EXERCISE GOAL: If a line in the listing below has the string "widget", copy it out.

DATA LISTING:
· · · · · · ·

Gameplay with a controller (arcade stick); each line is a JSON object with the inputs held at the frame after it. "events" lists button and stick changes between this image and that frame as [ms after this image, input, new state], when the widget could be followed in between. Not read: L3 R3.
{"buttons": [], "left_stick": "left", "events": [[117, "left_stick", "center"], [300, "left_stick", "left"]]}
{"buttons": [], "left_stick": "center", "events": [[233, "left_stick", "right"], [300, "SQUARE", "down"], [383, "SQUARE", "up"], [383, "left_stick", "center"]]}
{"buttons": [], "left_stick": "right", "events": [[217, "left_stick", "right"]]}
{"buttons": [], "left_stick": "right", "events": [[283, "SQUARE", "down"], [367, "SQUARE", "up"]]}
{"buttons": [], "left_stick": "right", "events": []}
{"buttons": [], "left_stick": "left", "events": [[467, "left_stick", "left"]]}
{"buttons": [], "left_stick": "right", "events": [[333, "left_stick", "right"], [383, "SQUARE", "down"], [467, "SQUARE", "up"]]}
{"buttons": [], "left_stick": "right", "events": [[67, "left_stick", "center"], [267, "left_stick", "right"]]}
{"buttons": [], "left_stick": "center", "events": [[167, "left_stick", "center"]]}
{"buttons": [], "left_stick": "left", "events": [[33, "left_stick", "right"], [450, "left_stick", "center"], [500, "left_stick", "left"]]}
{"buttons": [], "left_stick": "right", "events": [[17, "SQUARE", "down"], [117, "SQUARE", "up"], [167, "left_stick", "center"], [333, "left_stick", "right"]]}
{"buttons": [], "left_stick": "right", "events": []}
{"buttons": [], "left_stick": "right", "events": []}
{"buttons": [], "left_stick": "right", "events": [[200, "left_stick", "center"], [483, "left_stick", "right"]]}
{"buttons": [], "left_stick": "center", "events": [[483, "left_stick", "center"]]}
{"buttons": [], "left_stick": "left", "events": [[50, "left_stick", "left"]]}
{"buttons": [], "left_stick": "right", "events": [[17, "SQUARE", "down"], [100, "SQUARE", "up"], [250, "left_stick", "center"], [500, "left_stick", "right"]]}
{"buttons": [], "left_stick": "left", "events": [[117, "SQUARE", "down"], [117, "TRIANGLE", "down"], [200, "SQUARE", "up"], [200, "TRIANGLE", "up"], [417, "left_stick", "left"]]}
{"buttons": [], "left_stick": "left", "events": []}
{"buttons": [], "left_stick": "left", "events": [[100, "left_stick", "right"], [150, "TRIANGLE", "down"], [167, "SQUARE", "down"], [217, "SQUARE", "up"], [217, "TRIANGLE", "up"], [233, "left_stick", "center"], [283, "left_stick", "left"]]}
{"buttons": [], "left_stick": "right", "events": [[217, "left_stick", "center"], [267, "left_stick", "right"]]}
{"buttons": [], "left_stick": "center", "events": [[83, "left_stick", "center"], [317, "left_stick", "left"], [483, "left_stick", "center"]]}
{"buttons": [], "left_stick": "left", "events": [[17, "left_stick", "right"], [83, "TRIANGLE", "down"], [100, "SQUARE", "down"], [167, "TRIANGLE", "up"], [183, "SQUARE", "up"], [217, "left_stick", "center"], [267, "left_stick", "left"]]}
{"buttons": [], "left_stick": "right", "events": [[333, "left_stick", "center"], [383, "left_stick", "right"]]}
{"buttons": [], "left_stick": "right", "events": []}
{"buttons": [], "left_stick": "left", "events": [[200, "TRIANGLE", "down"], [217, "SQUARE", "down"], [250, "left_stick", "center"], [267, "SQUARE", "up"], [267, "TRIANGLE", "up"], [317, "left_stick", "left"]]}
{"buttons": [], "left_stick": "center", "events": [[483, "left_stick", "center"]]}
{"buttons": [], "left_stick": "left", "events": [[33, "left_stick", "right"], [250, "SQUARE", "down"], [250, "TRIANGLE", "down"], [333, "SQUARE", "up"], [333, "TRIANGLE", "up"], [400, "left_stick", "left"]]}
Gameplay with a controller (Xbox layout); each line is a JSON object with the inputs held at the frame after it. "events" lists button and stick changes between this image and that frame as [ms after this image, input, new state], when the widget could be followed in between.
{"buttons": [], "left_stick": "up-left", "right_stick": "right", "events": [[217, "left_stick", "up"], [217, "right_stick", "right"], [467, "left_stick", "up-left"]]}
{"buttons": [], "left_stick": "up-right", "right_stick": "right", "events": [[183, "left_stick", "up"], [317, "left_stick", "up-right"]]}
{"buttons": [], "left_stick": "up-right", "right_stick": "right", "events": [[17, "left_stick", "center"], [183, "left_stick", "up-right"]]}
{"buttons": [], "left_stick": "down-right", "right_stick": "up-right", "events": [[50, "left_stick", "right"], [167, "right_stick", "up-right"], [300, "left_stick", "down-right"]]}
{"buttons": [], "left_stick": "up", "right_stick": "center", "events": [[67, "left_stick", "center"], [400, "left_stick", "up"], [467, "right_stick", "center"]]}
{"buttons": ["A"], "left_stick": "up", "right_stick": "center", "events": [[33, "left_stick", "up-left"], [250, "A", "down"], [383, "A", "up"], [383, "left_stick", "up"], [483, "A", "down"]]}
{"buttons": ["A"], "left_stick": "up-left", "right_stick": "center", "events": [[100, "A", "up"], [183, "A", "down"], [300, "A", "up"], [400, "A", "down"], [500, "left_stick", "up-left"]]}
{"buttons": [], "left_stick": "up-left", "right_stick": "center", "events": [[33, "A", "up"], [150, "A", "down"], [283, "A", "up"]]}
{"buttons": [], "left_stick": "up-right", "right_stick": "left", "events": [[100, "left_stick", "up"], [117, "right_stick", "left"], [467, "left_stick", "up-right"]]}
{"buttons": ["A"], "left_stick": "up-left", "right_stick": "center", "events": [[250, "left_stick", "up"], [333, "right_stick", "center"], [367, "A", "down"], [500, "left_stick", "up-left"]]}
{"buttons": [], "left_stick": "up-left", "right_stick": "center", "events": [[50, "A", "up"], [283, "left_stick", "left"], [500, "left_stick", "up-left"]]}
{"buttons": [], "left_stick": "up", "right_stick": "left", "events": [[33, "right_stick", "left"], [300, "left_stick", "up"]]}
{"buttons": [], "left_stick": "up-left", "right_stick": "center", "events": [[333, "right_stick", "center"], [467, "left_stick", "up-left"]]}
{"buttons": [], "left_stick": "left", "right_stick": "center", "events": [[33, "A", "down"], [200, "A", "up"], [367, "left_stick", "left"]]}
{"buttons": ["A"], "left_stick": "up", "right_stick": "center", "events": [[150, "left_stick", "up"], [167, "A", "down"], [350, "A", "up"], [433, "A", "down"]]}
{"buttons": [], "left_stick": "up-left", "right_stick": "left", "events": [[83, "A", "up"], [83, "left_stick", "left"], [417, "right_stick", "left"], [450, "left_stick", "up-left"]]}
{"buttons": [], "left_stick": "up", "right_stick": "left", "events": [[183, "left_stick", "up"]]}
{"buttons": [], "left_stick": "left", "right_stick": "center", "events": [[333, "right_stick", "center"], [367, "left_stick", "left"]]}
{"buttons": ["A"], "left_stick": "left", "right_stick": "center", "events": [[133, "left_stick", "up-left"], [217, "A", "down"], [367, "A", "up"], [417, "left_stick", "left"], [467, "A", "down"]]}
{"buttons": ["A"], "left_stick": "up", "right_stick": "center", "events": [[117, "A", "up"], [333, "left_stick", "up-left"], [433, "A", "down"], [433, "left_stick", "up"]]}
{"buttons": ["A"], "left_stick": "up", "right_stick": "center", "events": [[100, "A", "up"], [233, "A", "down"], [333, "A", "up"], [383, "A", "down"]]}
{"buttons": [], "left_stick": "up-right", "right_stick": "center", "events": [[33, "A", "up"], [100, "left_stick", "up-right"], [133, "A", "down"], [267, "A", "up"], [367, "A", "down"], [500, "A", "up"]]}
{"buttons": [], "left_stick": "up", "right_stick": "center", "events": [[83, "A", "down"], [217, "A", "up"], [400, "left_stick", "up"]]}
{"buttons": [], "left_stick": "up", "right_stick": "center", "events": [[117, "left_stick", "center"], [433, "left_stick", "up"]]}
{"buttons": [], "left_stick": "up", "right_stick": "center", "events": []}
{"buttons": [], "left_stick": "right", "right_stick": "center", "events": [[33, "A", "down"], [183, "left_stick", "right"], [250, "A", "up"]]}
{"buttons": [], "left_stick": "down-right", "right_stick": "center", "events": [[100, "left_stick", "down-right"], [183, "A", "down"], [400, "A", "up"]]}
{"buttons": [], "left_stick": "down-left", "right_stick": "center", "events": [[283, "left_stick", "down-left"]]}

· · · · · · ·

EXERCISE SOLUTION:
Gameplay with a controller (arcade stick); each line is a JSON object with the inputs held at the frame after it. "events" lists button and stick changes between this image and that frame as [ms after this image, input, new state], when the widget could be followed in between. Not read: L3 R3.
Gameplay with a controller (Xbox layout); each line is a JSON object with the inputs held at the frame after it. "events" lists button and stick changes between this image and that frame as [ms after this image, input, new state], when the widget could be followed in between.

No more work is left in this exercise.